To do:
Substitute "(248, 50)" for "(247, 50)" and write out the lines from the line with "75: (127, 40)" to the line with "142: (160, 64)", both ends included, with nothing else changed. Give only those lines and leave out the pictures.

─── Provided records ───

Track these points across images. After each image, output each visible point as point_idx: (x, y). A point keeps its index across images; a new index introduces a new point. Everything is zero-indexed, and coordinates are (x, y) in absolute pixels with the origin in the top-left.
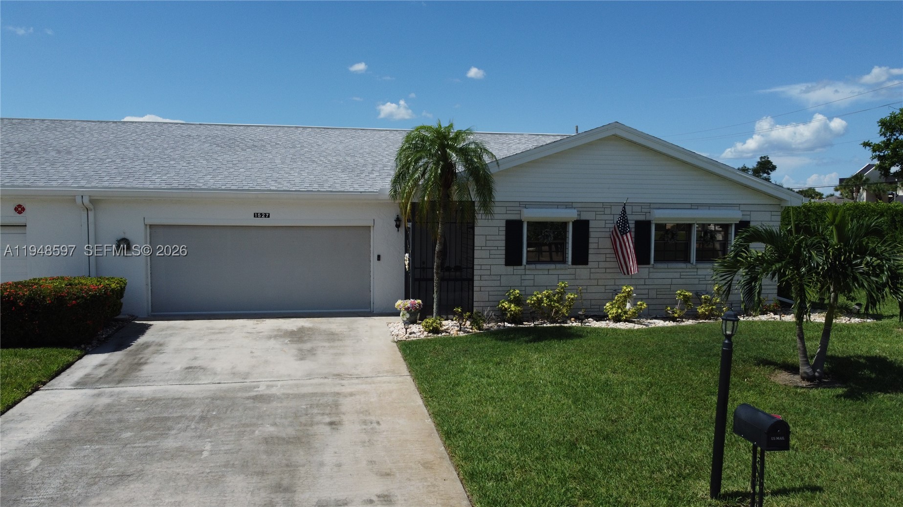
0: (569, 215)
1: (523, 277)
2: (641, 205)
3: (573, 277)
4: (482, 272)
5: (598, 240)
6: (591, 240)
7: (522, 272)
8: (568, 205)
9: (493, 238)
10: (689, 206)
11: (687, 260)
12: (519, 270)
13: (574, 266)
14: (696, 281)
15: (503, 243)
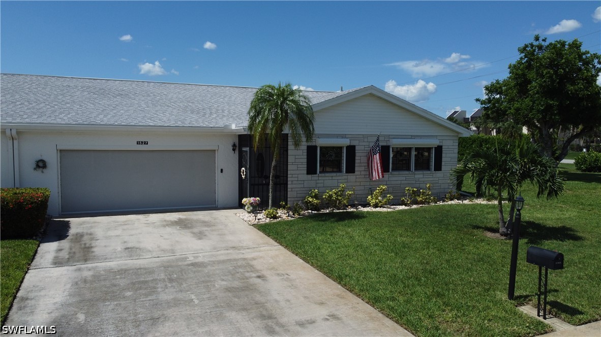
0: (345, 142)
1: (318, 181)
2: (384, 136)
3: (346, 181)
4: (293, 179)
5: (360, 158)
6: (357, 158)
7: (317, 178)
8: (343, 136)
9: (299, 157)
10: (410, 137)
11: (408, 169)
12: (315, 177)
13: (347, 174)
14: (414, 182)
15: (305, 160)
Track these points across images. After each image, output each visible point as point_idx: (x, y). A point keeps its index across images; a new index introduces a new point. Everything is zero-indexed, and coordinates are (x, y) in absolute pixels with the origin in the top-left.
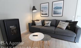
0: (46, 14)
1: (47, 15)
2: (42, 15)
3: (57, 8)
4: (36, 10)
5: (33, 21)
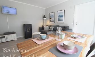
0: (53, 21)
2: (51, 22)
3: (60, 17)
4: (46, 18)
5: (43, 26)
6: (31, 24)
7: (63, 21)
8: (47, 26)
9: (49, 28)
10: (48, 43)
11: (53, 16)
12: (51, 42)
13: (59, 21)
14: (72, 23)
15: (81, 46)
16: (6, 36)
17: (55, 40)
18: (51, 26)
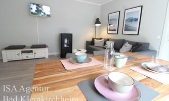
0: (115, 30)
1: (116, 32)
2: (109, 32)
4: (100, 23)
5: (93, 39)
6: (72, 34)
7: (136, 31)
8: (101, 39)
9: (105, 43)
10: (85, 71)
11: (115, 19)
12: (92, 69)
13: (127, 29)
14: (159, 37)
15: (156, 90)
16: (34, 50)
17: (102, 67)
18: (108, 40)
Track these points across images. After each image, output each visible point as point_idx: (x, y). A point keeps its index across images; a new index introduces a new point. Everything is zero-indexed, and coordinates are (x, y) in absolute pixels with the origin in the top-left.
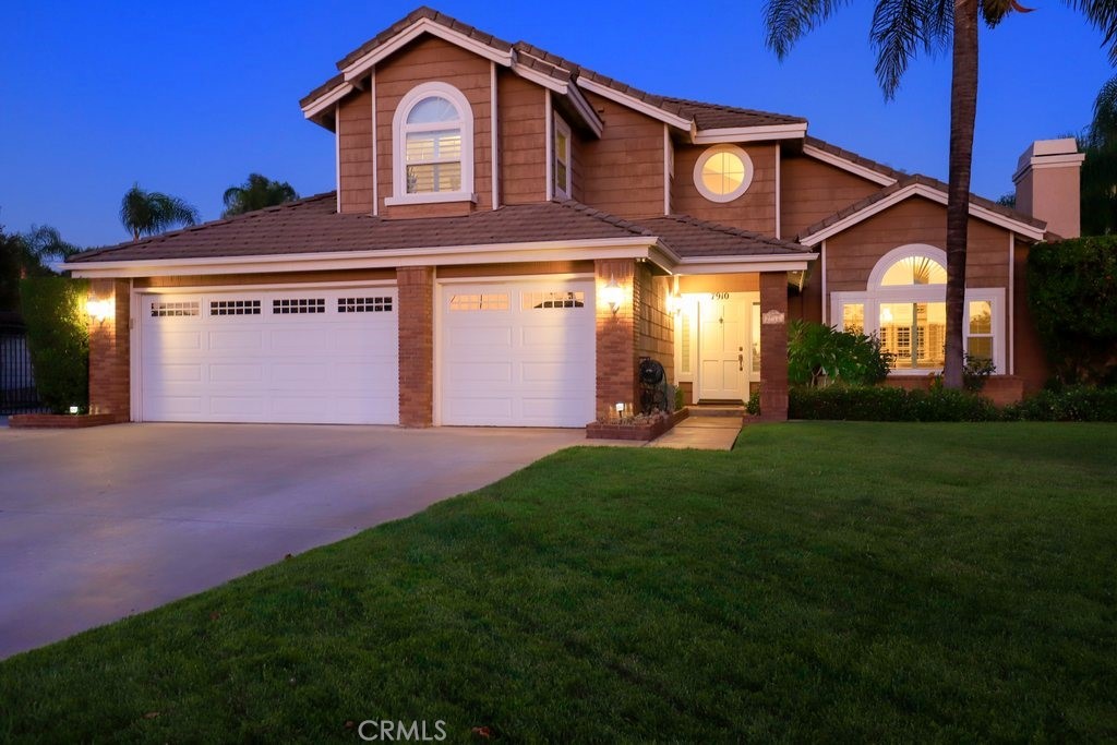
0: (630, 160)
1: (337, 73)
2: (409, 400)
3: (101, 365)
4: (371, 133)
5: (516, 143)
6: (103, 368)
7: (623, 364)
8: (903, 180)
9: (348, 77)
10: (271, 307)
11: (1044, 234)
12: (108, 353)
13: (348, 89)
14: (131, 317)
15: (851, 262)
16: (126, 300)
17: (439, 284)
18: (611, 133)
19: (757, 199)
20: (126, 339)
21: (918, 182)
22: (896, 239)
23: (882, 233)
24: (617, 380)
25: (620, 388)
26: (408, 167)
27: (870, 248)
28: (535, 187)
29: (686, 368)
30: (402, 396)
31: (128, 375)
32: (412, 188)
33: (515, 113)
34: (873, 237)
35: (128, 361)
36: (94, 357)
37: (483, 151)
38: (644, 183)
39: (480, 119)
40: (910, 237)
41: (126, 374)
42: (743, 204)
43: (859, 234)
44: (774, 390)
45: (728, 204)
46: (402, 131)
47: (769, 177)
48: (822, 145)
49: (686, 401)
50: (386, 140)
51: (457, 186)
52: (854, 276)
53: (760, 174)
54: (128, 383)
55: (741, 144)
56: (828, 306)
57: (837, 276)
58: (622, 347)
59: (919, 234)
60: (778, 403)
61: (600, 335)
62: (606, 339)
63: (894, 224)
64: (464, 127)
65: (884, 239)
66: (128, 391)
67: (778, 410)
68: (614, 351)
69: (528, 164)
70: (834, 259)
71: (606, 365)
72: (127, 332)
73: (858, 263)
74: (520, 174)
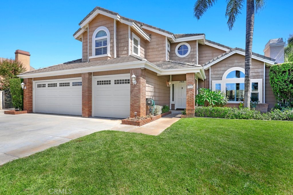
0: (157, 47)
4: (88, 41)
5: (122, 41)
9: (81, 27)
10: (59, 85)
11: (274, 63)
12: (27, 96)
14: (33, 87)
15: (217, 72)
16: (32, 84)
17: (93, 77)
18: (153, 40)
19: (192, 56)
20: (32, 93)
21: (236, 50)
22: (230, 65)
23: (226, 64)
24: (136, 105)
25: (136, 108)
26: (96, 49)
27: (223, 69)
28: (126, 52)
29: (173, 100)
30: (83, 108)
31: (32, 102)
32: (96, 54)
33: (121, 33)
34: (224, 65)
35: (32, 98)
36: (24, 97)
37: (112, 43)
38: (161, 52)
39: (112, 35)
40: (234, 65)
41: (32, 101)
42: (188, 57)
43: (220, 65)
44: (190, 108)
45: (184, 58)
46: (94, 39)
47: (195, 50)
48: (210, 42)
49: (173, 108)
50: (91, 43)
51: (106, 53)
52: (218, 76)
53: (192, 50)
54: (32, 103)
55: (187, 42)
56: (211, 84)
57: (214, 76)
58: (137, 95)
59: (237, 64)
60: (191, 112)
61: (131, 92)
62: (133, 93)
63: (230, 62)
64: (108, 37)
65: (227, 66)
66: (32, 105)
67: (191, 114)
68: (135, 97)
69: (124, 46)
70: (213, 72)
71: (133, 101)
72: (32, 91)
73: (220, 73)
74: (122, 49)
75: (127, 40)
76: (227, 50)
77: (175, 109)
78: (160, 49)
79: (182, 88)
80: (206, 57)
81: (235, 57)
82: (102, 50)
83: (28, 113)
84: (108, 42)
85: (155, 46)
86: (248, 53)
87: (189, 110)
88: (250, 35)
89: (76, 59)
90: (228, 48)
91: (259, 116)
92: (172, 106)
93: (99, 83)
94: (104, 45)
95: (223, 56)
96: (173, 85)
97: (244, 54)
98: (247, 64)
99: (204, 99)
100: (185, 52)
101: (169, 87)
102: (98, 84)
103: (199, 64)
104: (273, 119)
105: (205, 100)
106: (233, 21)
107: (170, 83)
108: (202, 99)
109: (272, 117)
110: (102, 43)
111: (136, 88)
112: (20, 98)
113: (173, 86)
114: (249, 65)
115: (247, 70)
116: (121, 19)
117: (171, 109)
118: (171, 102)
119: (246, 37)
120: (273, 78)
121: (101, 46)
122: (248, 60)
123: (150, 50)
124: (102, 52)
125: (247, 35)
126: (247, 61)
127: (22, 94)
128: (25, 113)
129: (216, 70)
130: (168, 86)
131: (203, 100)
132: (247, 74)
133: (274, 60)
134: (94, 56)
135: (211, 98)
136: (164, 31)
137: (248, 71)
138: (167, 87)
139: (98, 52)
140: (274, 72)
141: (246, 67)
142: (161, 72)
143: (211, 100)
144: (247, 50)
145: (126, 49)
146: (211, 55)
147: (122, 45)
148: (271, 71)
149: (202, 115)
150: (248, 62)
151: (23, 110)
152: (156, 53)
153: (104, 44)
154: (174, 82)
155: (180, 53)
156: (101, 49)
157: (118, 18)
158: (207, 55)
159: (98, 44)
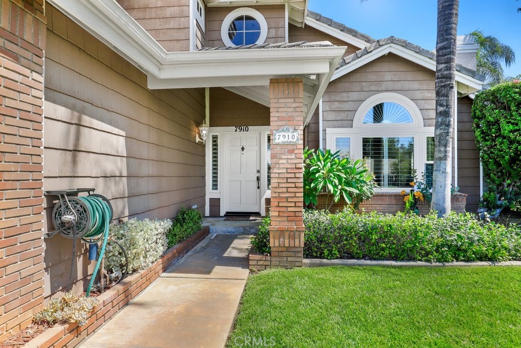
11: (483, 86)
15: (340, 105)
21: (392, 43)
22: (374, 88)
23: (364, 84)
27: (354, 96)
29: (215, 186)
34: (357, 86)
40: (384, 87)
43: (347, 85)
44: (286, 225)
47: (280, 34)
49: (215, 213)
52: (343, 116)
53: (273, 31)
56: (325, 139)
57: (331, 116)
59: (390, 85)
60: (292, 242)
63: (372, 77)
65: (365, 89)
67: (292, 250)
70: (329, 103)
73: (346, 106)
77: (222, 213)
79: (243, 149)
81: (386, 66)
86: (447, 39)
87: (282, 232)
92: (210, 206)
96: (215, 139)
98: (445, 72)
99: (317, 185)
100: (252, 38)
101: (202, 146)
105: (320, 186)
107: (204, 132)
108: (312, 185)
113: (214, 141)
117: (207, 213)
118: (210, 193)
126: (445, 63)
129: (338, 99)
130: (198, 140)
131: (315, 189)
132: (445, 103)
133: (482, 78)
137: (447, 96)
138: (196, 143)
141: (441, 82)
142: (160, 64)
143: (340, 187)
149: (330, 251)
154: (218, 131)
155: (236, 39)
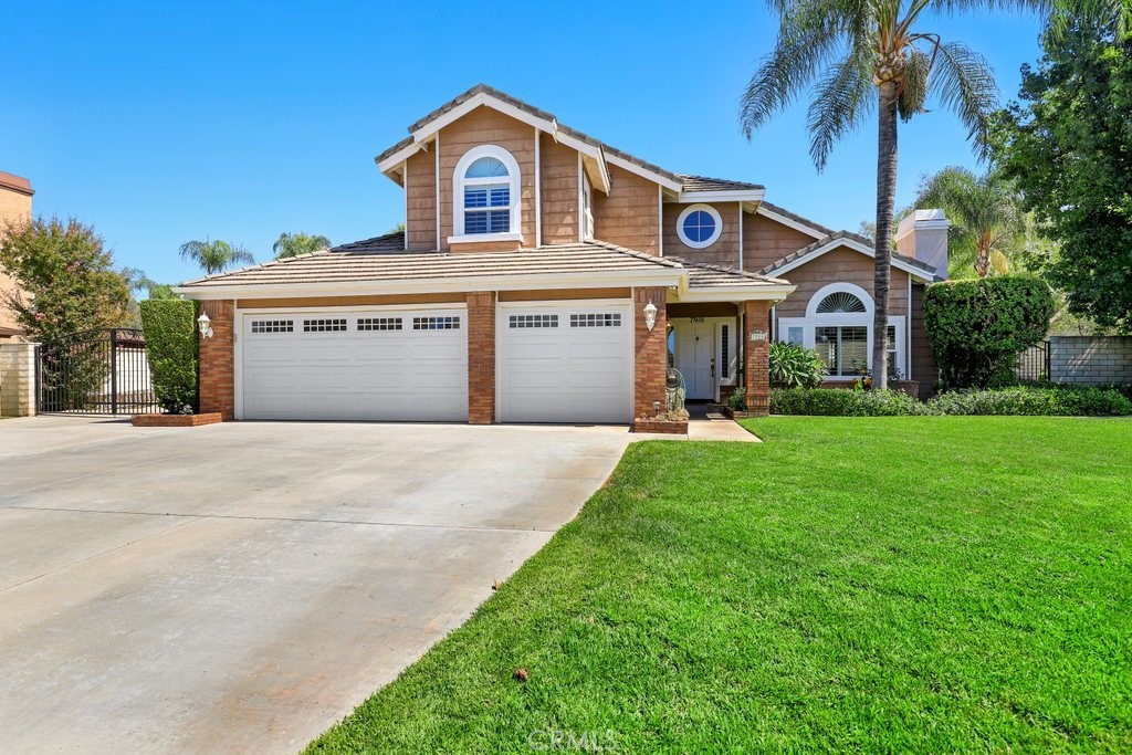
0: (632, 213)
1: (407, 135)
2: (477, 401)
3: (210, 372)
4: (435, 185)
5: (554, 196)
6: (212, 375)
7: (657, 372)
8: (831, 235)
9: (417, 139)
10: (356, 325)
11: (935, 277)
12: (215, 363)
13: (416, 150)
14: (235, 332)
16: (231, 318)
17: (500, 306)
18: (617, 192)
19: (726, 247)
20: (231, 351)
21: (843, 236)
22: (826, 278)
23: (817, 274)
24: (653, 384)
25: (654, 391)
26: (466, 213)
27: (807, 286)
28: (569, 231)
30: (470, 398)
31: (233, 382)
32: (469, 230)
33: (553, 171)
34: (810, 277)
35: (232, 369)
36: (203, 365)
37: (529, 200)
38: (644, 231)
39: (526, 176)
40: (836, 277)
41: (231, 380)
42: (714, 249)
45: (703, 250)
46: (461, 183)
47: (734, 230)
48: (771, 207)
50: (448, 191)
51: (507, 229)
52: (795, 306)
53: (727, 228)
54: (233, 388)
55: (713, 205)
56: (777, 328)
57: (785, 306)
58: (656, 358)
59: (844, 275)
60: (762, 403)
61: (638, 349)
62: (644, 352)
63: (826, 268)
64: (513, 181)
65: (819, 279)
66: (233, 394)
67: (761, 408)
68: (650, 362)
69: (564, 213)
71: (644, 372)
72: (233, 345)
73: (799, 296)
74: (557, 220)
75: (575, 194)
76: (820, 236)
78: (640, 221)
79: (697, 339)
80: (758, 249)
81: (839, 256)
82: (489, 217)
83: (224, 421)
84: (511, 196)
85: (626, 212)
87: (755, 397)
88: (888, 207)
89: (365, 237)
90: (821, 229)
91: (919, 406)
93: (516, 322)
94: (493, 205)
95: (809, 251)
97: (871, 252)
98: (881, 278)
100: (707, 233)
102: (513, 326)
103: (745, 268)
104: (948, 412)
106: (826, 151)
109: (946, 408)
110: (489, 198)
111: (653, 340)
112: (190, 370)
114: (884, 283)
115: (880, 293)
116: (559, 133)
119: (879, 211)
120: (935, 316)
121: (485, 205)
122: (884, 269)
123: (608, 223)
124: (489, 225)
125: (879, 205)
126: (880, 271)
127: (197, 357)
128: (214, 421)
132: (880, 304)
133: (932, 270)
134: (459, 237)
135: (793, 365)
136: (656, 170)
139: (474, 224)
140: (937, 302)
143: (793, 372)
144: (881, 242)
145: (569, 219)
146: (772, 244)
147: (557, 208)
148: (930, 297)
150: (884, 275)
151: (197, 411)
152: (629, 231)
153: (492, 199)
155: (691, 234)
156: (484, 213)
157: (550, 128)
158: (761, 244)
159: (472, 198)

───

The answer:
75: (127, 40)
76: (227, 50)
77: (175, 109)
78: (160, 49)
79: (182, 88)
80: (206, 57)
81: (235, 57)
82: (102, 50)
83: (28, 113)
84: (108, 42)
85: (155, 46)
86: (248, 53)
87: (189, 110)
88: (250, 35)
89: (76, 59)
90: (228, 48)
91: (259, 116)
92: (172, 106)
93: (99, 83)
94: (104, 45)
95: (223, 56)
96: (173, 85)
97: (244, 54)
98: (247, 64)
99: (204, 99)
100: (185, 52)
101: (169, 87)
102: (98, 84)
103: (199, 64)
104: (273, 119)
105: (205, 100)
106: (233, 21)
107: (170, 83)
108: (202, 99)
109: (272, 117)
110: (102, 43)
111: (136, 88)
112: (20, 98)
113: (173, 86)
114: (249, 65)
115: (247, 70)
116: (121, 19)
117: (171, 109)
118: (171, 102)
119: (246, 37)
120: (273, 78)
121: (101, 46)
122: (248, 60)
123: (150, 50)
124: (102, 52)
125: (247, 35)
126: (247, 61)
127: (22, 94)
128: (25, 113)
129: (216, 70)
130: (168, 86)
131: (203, 100)
132: (247, 74)
133: (274, 60)
134: (94, 56)
135: (211, 98)
136: (164, 31)
137: (248, 71)
138: (167, 87)
139: (98, 52)
140: (274, 72)
141: (246, 67)
142: (161, 72)
143: (211, 100)
144: (248, 50)
145: (126, 49)
146: (211, 55)
147: (122, 45)
148: (271, 71)
149: (202, 115)
150: (248, 62)
151: (23, 110)
152: (156, 53)
153: (104, 44)
154: (174, 82)
155: (180, 53)
156: (101, 49)
157: (118, 18)
158: (207, 55)
159: (98, 44)
11: (483, 86)
15: (340, 105)
21: (392, 43)
22: (374, 88)
23: (364, 84)
27: (354, 96)
29: (215, 186)
34: (357, 86)
40: (384, 87)
43: (347, 85)
44: (286, 225)
47: (280, 34)
49: (215, 213)
52: (343, 116)
53: (273, 31)
56: (325, 139)
57: (331, 116)
59: (390, 85)
60: (292, 242)
63: (372, 77)
65: (365, 89)
67: (292, 250)
70: (329, 103)
73: (346, 106)
77: (222, 213)
79: (243, 149)
81: (386, 66)
86: (447, 39)
87: (282, 232)
92: (210, 206)
96: (215, 139)
98: (445, 72)
99: (317, 185)
100: (252, 38)
101: (202, 146)
105: (320, 186)
107: (204, 132)
108: (312, 185)
113: (214, 141)
117: (207, 213)
118: (210, 193)
126: (445, 63)
129: (338, 99)
130: (198, 140)
131: (315, 189)
132: (445, 103)
133: (482, 78)
137: (447, 96)
138: (196, 143)
141: (441, 82)
142: (160, 64)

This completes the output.